* _Records for this exercise_:
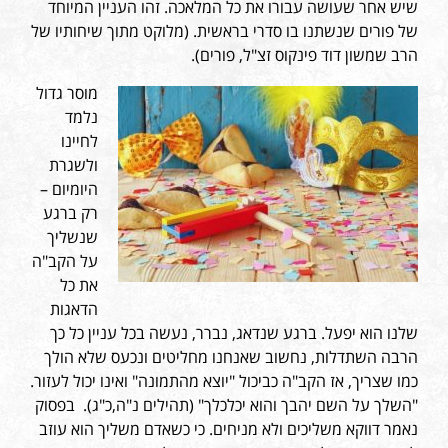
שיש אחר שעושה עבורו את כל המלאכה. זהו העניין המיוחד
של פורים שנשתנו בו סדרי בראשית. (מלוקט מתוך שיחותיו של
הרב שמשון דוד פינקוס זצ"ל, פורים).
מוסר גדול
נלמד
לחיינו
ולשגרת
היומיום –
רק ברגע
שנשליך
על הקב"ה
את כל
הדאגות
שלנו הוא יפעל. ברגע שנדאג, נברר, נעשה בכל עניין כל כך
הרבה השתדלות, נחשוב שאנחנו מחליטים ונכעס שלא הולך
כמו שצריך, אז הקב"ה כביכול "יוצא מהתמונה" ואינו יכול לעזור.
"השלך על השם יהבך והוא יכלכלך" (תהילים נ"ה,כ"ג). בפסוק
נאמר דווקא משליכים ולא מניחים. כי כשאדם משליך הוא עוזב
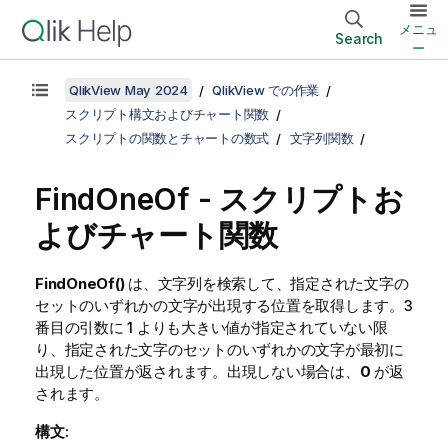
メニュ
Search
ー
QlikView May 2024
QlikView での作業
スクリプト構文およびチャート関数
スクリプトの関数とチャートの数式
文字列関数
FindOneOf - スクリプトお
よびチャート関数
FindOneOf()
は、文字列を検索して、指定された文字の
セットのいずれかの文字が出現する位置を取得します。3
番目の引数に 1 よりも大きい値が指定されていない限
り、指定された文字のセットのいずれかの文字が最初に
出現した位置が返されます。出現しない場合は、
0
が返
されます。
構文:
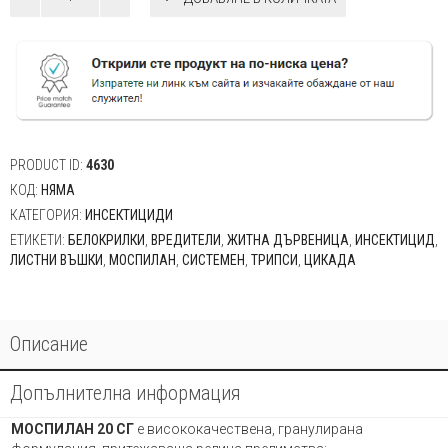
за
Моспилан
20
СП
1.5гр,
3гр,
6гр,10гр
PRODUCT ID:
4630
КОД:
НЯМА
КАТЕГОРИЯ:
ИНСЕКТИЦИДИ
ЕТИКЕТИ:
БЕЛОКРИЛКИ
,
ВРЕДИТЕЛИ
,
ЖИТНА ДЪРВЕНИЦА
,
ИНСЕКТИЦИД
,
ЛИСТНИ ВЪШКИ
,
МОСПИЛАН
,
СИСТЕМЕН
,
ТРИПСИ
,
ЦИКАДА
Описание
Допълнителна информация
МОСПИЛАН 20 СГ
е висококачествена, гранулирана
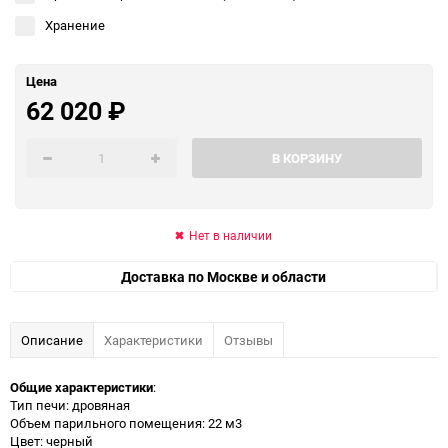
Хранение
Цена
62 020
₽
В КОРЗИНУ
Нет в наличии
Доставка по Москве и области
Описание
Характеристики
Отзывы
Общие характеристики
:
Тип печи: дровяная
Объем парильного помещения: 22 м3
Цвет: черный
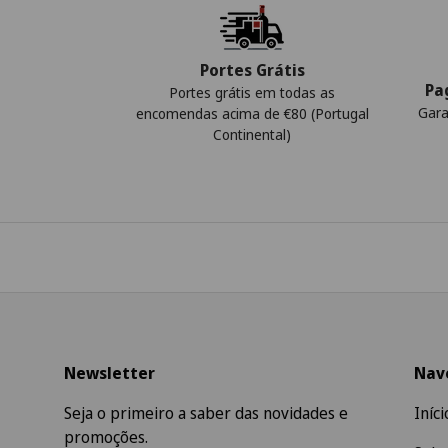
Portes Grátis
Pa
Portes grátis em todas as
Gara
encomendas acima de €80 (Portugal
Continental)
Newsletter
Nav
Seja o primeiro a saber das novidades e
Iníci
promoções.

==

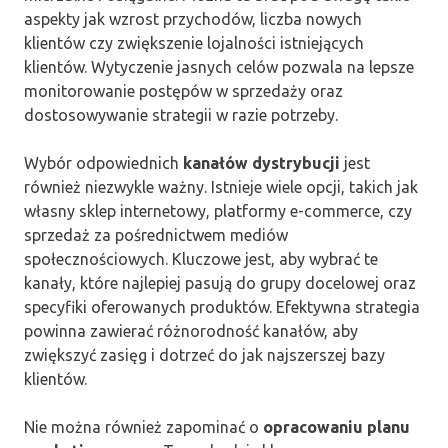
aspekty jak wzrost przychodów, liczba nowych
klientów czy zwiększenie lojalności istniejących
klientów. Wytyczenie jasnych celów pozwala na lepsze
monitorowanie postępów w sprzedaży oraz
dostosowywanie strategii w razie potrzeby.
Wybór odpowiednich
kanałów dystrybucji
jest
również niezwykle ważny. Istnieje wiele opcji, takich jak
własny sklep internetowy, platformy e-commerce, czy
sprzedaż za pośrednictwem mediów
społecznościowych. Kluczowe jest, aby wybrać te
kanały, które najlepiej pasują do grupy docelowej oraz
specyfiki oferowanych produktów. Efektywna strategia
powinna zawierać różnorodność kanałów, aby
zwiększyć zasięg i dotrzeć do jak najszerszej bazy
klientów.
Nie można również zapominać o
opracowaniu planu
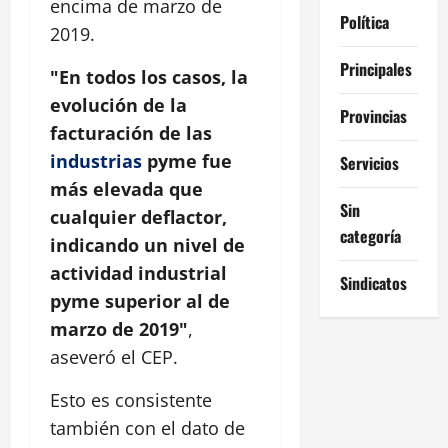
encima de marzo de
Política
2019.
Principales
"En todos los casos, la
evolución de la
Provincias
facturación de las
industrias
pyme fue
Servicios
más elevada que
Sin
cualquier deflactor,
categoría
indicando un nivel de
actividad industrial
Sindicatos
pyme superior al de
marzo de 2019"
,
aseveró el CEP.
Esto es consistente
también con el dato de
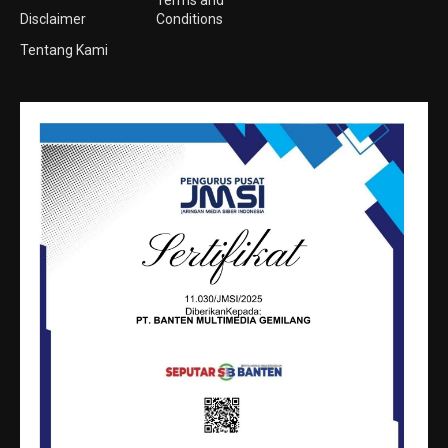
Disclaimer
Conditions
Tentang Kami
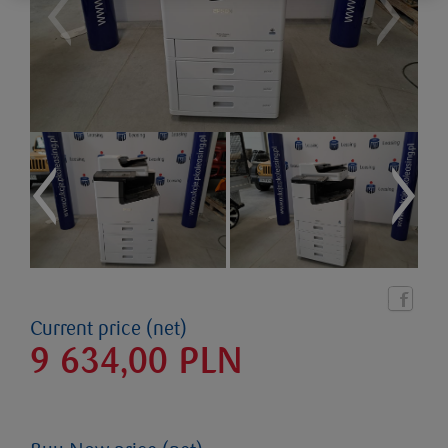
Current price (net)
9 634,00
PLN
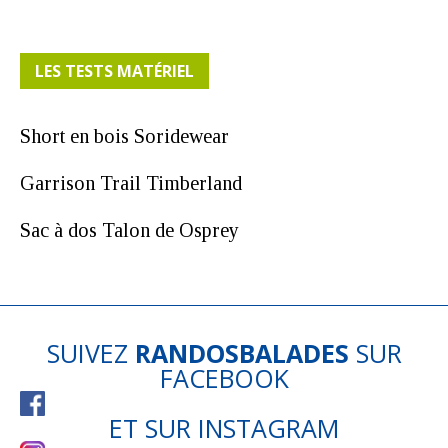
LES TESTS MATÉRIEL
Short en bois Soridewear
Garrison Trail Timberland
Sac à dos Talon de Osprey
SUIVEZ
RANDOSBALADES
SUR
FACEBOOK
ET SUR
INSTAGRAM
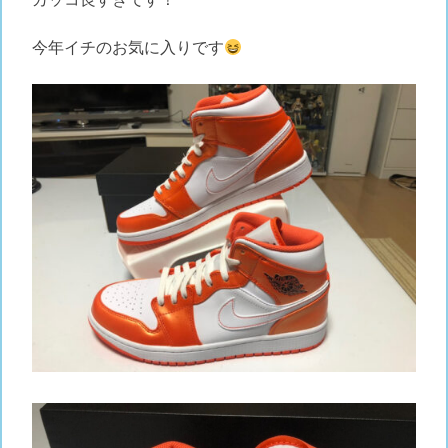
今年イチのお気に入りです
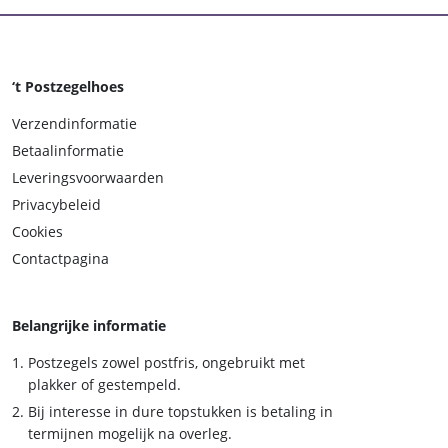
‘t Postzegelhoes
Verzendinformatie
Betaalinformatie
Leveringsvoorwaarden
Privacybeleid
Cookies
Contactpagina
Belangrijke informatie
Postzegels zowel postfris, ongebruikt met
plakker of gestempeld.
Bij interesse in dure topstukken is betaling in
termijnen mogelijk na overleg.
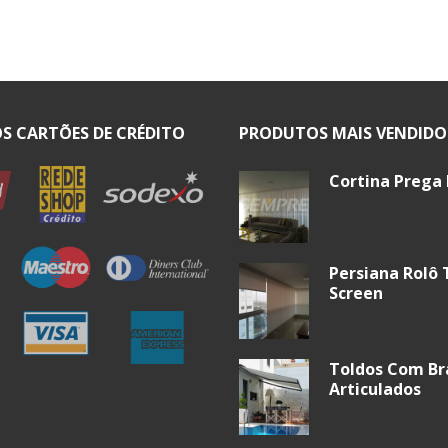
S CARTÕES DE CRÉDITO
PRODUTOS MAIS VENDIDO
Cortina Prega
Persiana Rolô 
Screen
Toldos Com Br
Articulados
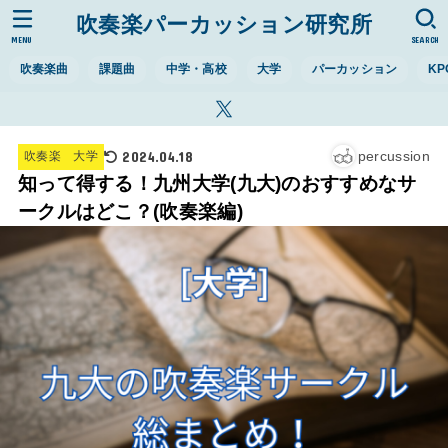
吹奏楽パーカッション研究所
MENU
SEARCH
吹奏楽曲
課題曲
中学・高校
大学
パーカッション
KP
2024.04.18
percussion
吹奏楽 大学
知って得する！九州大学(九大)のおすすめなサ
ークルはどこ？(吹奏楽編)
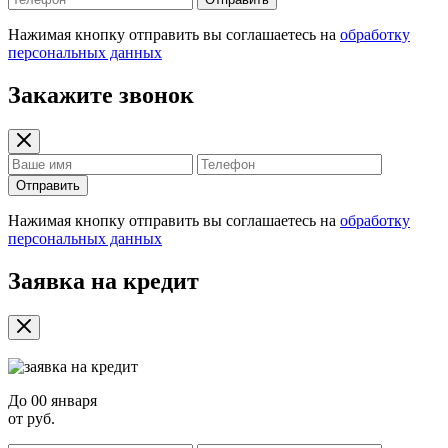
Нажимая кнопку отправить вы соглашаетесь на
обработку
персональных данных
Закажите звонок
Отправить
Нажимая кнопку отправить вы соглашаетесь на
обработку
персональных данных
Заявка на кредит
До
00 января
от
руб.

* _Work item_:
Output only an exact transcription of the lines above from the one with "שיש אחר שעושה" up to and including the one with "שלנו הוא יפעל.".

* _Written solution_:
שיש אחר שעושה עבורו את כל המלאכה. זהו העניין המיוחד
של פורים שנשתנו בו סדרי בראשית. (מלוקט מתוך שיחותיו של
הרב שמשון דוד פינקוס זצ"ל, פורים).
מוסר גדול
נלמד
לחיינו
ולשגרת
היומיום –
רק ברגע
שנשליך
על הקב"ה
את כל
הדאגות
שלנו הוא יפעל. ברגע שנדאג, נברר, נעשה בכל עניין כל כך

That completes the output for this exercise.